Review of Key Concepts - Chapter 32


  1. Sensory receptors detect, transduce, and amplify stimuli, allowing an animal to perceive its environment. Senses are adaptive. Sensory receptors may form sense organs.
  2. A sensory receptor selectively responds to a single form of energy and converts it to receptor potentials, which change membrane potential in proportion to stimulus strength. If a stimulus remains constant, a sensory receptor ceases to respond (sensory adaptation).
  3. Sensory receptors include chemoreceptors, photoreceptors, and mechanoreceptors.
  4. Invertebrates have chemoreceptors to detect food and perform other functions. Invertebrate photoreceptors contain pigments associated with membranes. Light stimulation alters the pigment and changes the charge across the membrane, which may generate an action potential. Visual systems range from simple ocelli to compound eyes to complex lens systems. Invertebrate hearing depends on setae and tympanal organs, and balance and equilibrium depend on statolith crystals within statocysts.
  5. Vertebrate sensory systems are similar in structure and function in different species, but they may be located in different parts of the body. Some species have senses humans do not have.

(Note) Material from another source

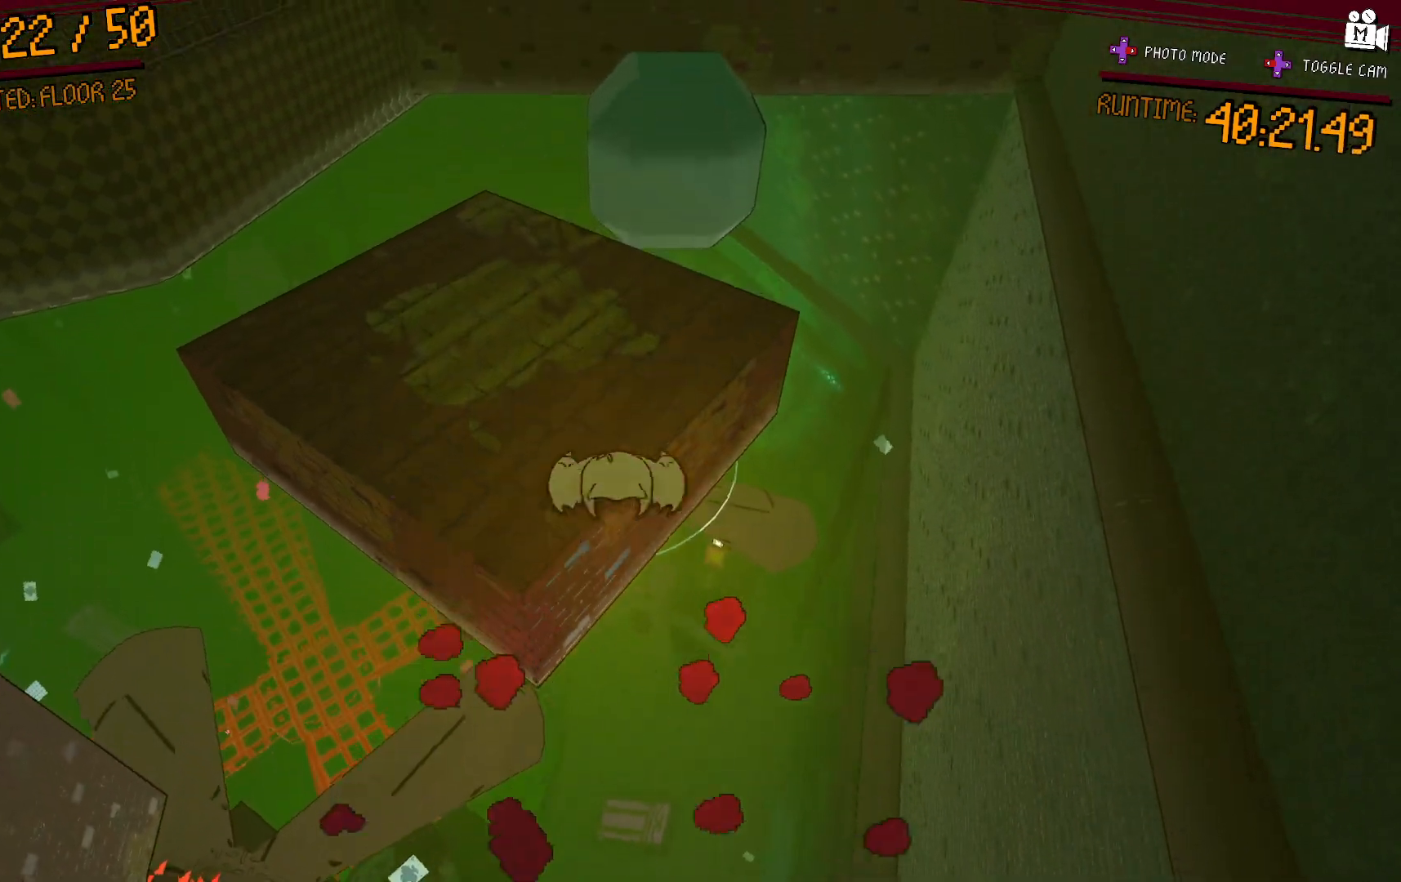
{"dt_ms": 500, "buttons": ["L2"], "left_stick": "up", "right_stick": "center", "events": [[17, "L2", "down"], [117, "right_stick", "up-left"], [417, "right_stick", "center"]]}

  6. Humans perceive smell when odorant molecules bind receptors in the olfactory epithelium of the nasal passages. The brain perceives a smell by evaluating the pattern of olfactory receptor cells that bind odorant molecules. Humans perceive taste when chemicals stimulate receptors within taste buds. Humans perceive vision with a complex lens system in the eye.
  7. The human eye contains three layers. The outer layer, the sclera, protects. It forms the transparent cornea in the front of the eyeball. The next layer, the choroid coat, is pigmented, located toward the rear of the eye, and absorbs light. In the front of the eye, the choroid coat forms the ciliary body, which controls the shape of the lens that focuses light on the photoreceptors, and the opaque iris. The pupil constricts or dilates to adjust the amount of light entering the eye.
  8. The innermost eye layer is the multilayered retina. Beneath a pigment layer lie photoreceptors: rods for black-and-white vision in dim light and cones for color vision in brighter light. These cells synapse with bipolar cells that form the middle retinal layer. The bipolar cells, in turn, synapse with ganglion cells whose fibers leave the retina as the optic nerve. This nerve carries the neural messages to the brain for interpretation. Light activates rhodopsin in a rod cell in a way that alters ion permeability of the cell membrane, generating action potentials. Three types of cones each contain a pigment that maximally absorbs light of a particular wavelength. The brain interprets the ratio of the activities of the three cone types as a color.
  9. Mechanoreceptors bend in response to sound, body movement, or touch. In human hearing, sound enters the auditory canal, vibrating in the tympanic membrane. These vibrations are transmitted through the middle ear and amplified by three bones, the malleus, incus, and stapes. The movements of these bones change the pressure in fluid within the cochlea, which in turn vibrates the basilar membrane. As the basilar membrane moves, it pushes hair cells against the tectorial membrane, which signals the brain to perceive the pitch of the sound through the location of the moving hair cells. The brain determines the sound's loudness from the frequency of action potentials and the number of stimulated hair cells.
  10. The semicircular canals and the vestibule in the inner ear sense body position and movement. Fluid movement within these areas stimulates sensory hair cells, and the brain interprets this information, providing a sense of equilibrium.
  11. Pacinian corpuscles, Meissner's corpuscles, and free nerve endings are mechanoreceptors that detect touch. Pacinian corpuscles respond to intense pressure, Meissner's corpuscles to gentle pressure, and free nerve endings to touch, pressure, and pain.